- Input material -
########################################

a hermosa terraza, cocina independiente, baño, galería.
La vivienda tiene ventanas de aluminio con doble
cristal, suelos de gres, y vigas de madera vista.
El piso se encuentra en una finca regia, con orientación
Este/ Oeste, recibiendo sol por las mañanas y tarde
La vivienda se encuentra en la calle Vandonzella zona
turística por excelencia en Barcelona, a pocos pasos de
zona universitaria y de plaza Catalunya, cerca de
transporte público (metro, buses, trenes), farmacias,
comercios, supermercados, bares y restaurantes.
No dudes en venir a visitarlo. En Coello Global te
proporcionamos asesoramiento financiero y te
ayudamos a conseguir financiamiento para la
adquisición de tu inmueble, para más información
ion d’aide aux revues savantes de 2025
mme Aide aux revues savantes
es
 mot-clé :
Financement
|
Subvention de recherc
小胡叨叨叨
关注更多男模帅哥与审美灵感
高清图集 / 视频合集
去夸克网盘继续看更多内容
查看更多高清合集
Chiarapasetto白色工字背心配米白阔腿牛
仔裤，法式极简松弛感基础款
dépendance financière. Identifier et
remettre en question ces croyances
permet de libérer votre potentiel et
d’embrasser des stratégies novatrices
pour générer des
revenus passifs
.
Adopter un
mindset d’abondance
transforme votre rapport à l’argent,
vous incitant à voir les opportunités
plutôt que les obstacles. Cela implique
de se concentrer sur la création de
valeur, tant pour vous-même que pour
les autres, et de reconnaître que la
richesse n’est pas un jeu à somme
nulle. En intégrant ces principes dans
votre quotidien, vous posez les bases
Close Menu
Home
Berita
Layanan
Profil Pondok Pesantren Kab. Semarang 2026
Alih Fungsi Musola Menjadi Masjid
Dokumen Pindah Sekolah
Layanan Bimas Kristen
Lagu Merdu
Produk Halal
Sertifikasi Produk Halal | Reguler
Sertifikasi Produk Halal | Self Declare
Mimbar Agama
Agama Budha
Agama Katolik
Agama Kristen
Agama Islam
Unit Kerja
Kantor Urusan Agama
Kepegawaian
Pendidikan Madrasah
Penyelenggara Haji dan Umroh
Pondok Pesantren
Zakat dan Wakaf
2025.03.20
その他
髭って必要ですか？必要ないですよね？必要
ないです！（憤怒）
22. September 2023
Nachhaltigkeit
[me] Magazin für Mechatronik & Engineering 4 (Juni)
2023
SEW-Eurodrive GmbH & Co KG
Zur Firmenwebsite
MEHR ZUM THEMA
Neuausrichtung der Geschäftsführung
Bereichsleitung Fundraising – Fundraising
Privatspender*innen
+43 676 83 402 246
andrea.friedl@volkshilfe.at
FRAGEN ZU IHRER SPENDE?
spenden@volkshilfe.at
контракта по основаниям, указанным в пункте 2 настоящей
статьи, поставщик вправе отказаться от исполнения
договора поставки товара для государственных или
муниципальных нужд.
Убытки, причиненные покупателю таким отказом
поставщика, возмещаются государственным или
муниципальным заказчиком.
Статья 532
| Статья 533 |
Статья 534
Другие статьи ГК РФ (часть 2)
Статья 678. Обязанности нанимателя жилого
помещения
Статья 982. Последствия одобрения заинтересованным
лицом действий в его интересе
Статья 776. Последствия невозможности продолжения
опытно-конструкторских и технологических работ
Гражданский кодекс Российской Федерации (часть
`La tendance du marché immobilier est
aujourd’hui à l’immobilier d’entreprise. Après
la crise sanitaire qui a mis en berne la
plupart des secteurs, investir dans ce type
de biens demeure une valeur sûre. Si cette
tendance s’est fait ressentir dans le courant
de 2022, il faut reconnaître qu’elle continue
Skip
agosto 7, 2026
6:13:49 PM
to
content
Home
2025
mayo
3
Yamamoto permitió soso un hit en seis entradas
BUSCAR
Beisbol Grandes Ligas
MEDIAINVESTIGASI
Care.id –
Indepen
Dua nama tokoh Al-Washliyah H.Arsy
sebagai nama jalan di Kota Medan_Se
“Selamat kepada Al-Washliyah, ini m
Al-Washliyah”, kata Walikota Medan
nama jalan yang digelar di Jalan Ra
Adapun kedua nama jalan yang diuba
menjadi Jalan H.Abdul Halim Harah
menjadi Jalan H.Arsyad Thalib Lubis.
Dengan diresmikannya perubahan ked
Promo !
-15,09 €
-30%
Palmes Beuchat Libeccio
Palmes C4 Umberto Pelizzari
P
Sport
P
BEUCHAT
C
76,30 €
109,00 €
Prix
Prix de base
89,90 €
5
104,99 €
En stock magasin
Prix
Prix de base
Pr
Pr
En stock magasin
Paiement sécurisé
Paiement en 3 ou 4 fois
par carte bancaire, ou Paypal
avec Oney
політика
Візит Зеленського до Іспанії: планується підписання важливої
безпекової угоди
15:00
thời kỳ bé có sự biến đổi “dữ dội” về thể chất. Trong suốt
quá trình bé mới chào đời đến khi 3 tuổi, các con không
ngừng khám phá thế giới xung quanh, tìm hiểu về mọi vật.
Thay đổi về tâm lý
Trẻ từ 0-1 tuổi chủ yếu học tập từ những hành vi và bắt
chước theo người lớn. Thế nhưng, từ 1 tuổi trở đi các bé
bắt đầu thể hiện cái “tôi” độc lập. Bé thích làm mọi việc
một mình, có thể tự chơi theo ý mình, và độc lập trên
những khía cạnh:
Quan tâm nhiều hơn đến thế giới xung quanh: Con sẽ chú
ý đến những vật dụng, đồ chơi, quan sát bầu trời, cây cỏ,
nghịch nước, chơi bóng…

########################################

State the number of lines above that contain "zona". Write nothing besides it.

- Result below -
2